Swedenborg was sharply opposed to the Christian doctrine of the Trinity as three Persons, the concept of One God being three separate Persons: the Person of the Father, the Person of the Son, and the Person of the Holy Spirit.

Instead he claimed that the three were different aspects of the one God, one Person, in whom is the Divine Trinity, and that divinity is impossible if divided into three Persons. Swedenborg spoke sharply against the Trinity of Persons in virtually all his works, and taught that the Divine Trinity exists in One Person, the Lord Jesus Christ, as a trinity of the soul, body, and spirit exists in each person.[55] The Divine Trinity in the Lord Jesus Christ is the Divine called the Father as the Soul, the Divine Human called the Son as the Body, and the proceeding Divine called the Holy Spirit as the Spirit. The Divinity or Divine essence of the three is one, as the Person is one. According to Swedenborg, Muslims, Jews and people of other religions are mainly opposed to Christianity because its doctrine of the Trinity of Persons makes One God into three Gods. He considered the separation of the Trinity into three separate Persons to have originated with the First Council of Nicaea in 325 CE and the Athanasian Creed, circa 500.

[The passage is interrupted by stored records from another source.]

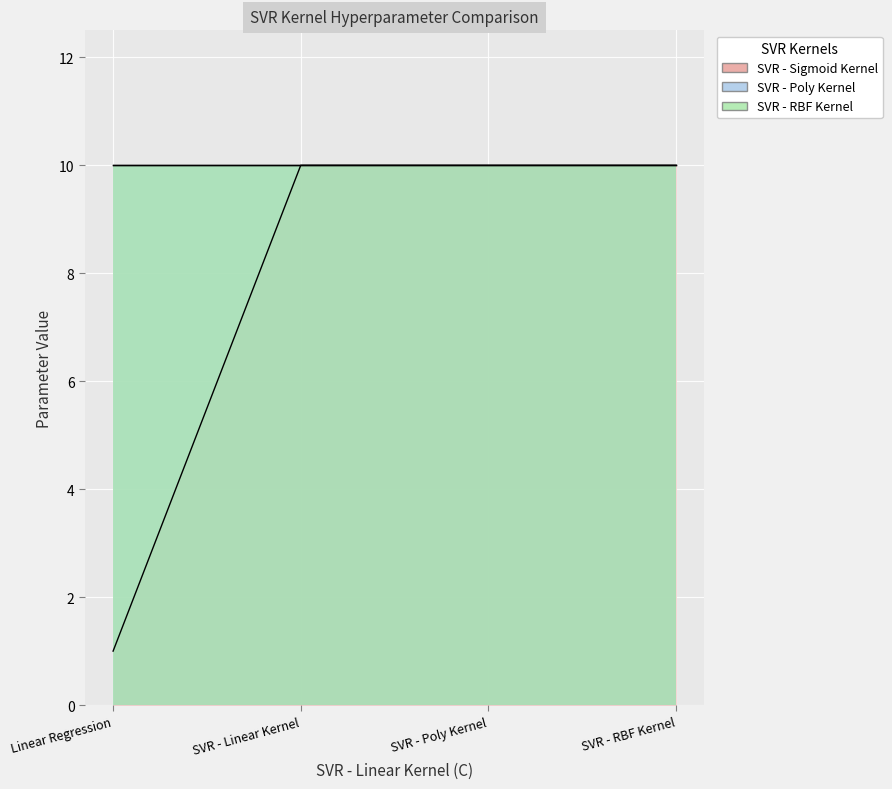

What are all the series names shown in the legend?

SVR - Sigmoid Kernel, SVR - Poly Kernel, SVR - RBF Kernel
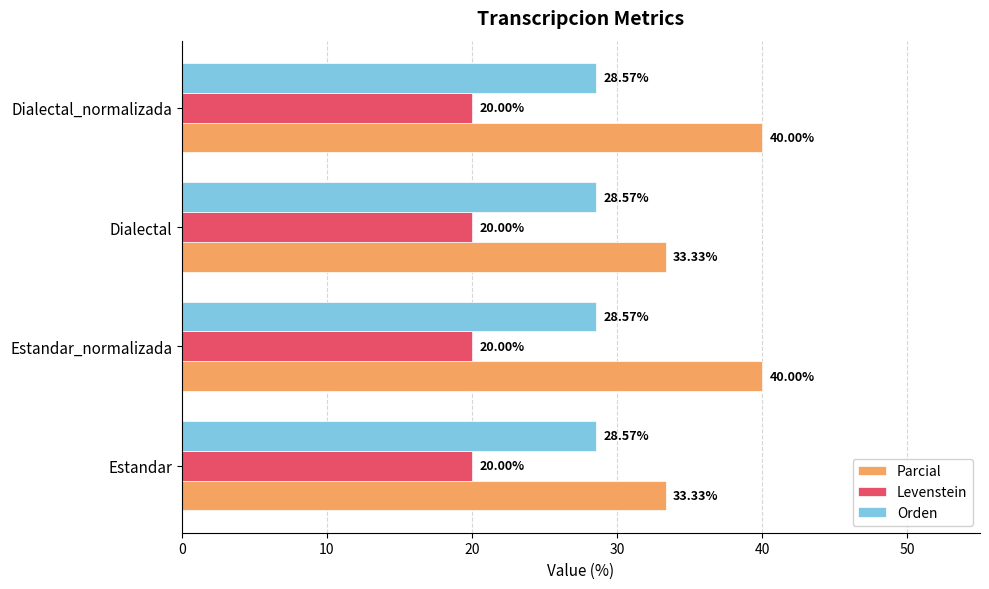

Rank the series by their average value, from highest to lowest.

Parcial, Orden, Levenstein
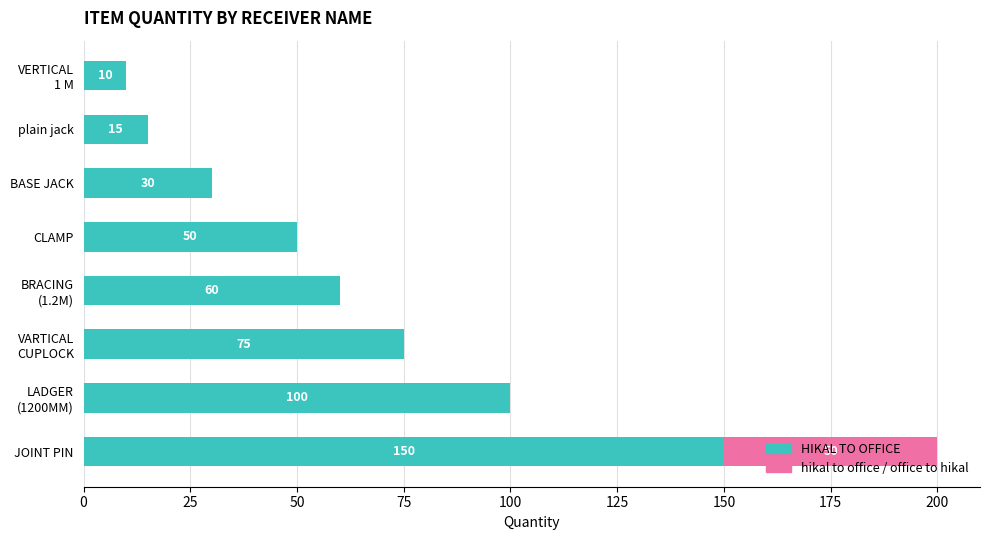

What is the approximate value of HIKAL TO OFFICE at CLAMP, to the nearest 50?

50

From a Trinity of Persons, each one of whom singly is God, according to the Athanasian creed, many discordant and heterogeneous ideas respecting God have arisen, which are phantasies and abortions. [.] All who dwell outside the Christian church, both Mohammedans and Jews, and besides these the Gentiles of every cult, are averse to Christianity solely on account of its belief in three Gods.

Swedenborg's theological teachings about the Trinity being in the One Person Jesus Christ is labeled by some as modalism because it identifies three aspects (not persons) of One God, a unitarian God.

He also spoke sharply against the tenet called Sola fide, which means that salvation or righteousness before God is achievable through faith alone, irrespective of the person's deeds in life. This belief was a core belief in the theology of the Lutheran reformers Martin Luther and Philip Melanchthon. Swedenborg instead held that salvation is only possible through the conjunction of faith and charity in a person, and that the purpose of faith is to lead a person to live according to the truths of faith, which is charity. He further states that faith and charity must be exercised by doing good out of willing good whenever possible, which are good works or good uses, otherwise the conjunction perishes. In one section he wrote:
It is very evident from their Epistles that it never entered the mind of any of the apostles that the church of this day would separate faith from charity by teaching that faith alone justifies and saves apart from the works of the law, and that charity therefore cannot be conjoined with faith, since faith is from God, and charity, so far as it is expressed in works, is from man. But this separation and division were introduced into the Christian church when it divided God into three persons, and ascribed to each equal Divinity.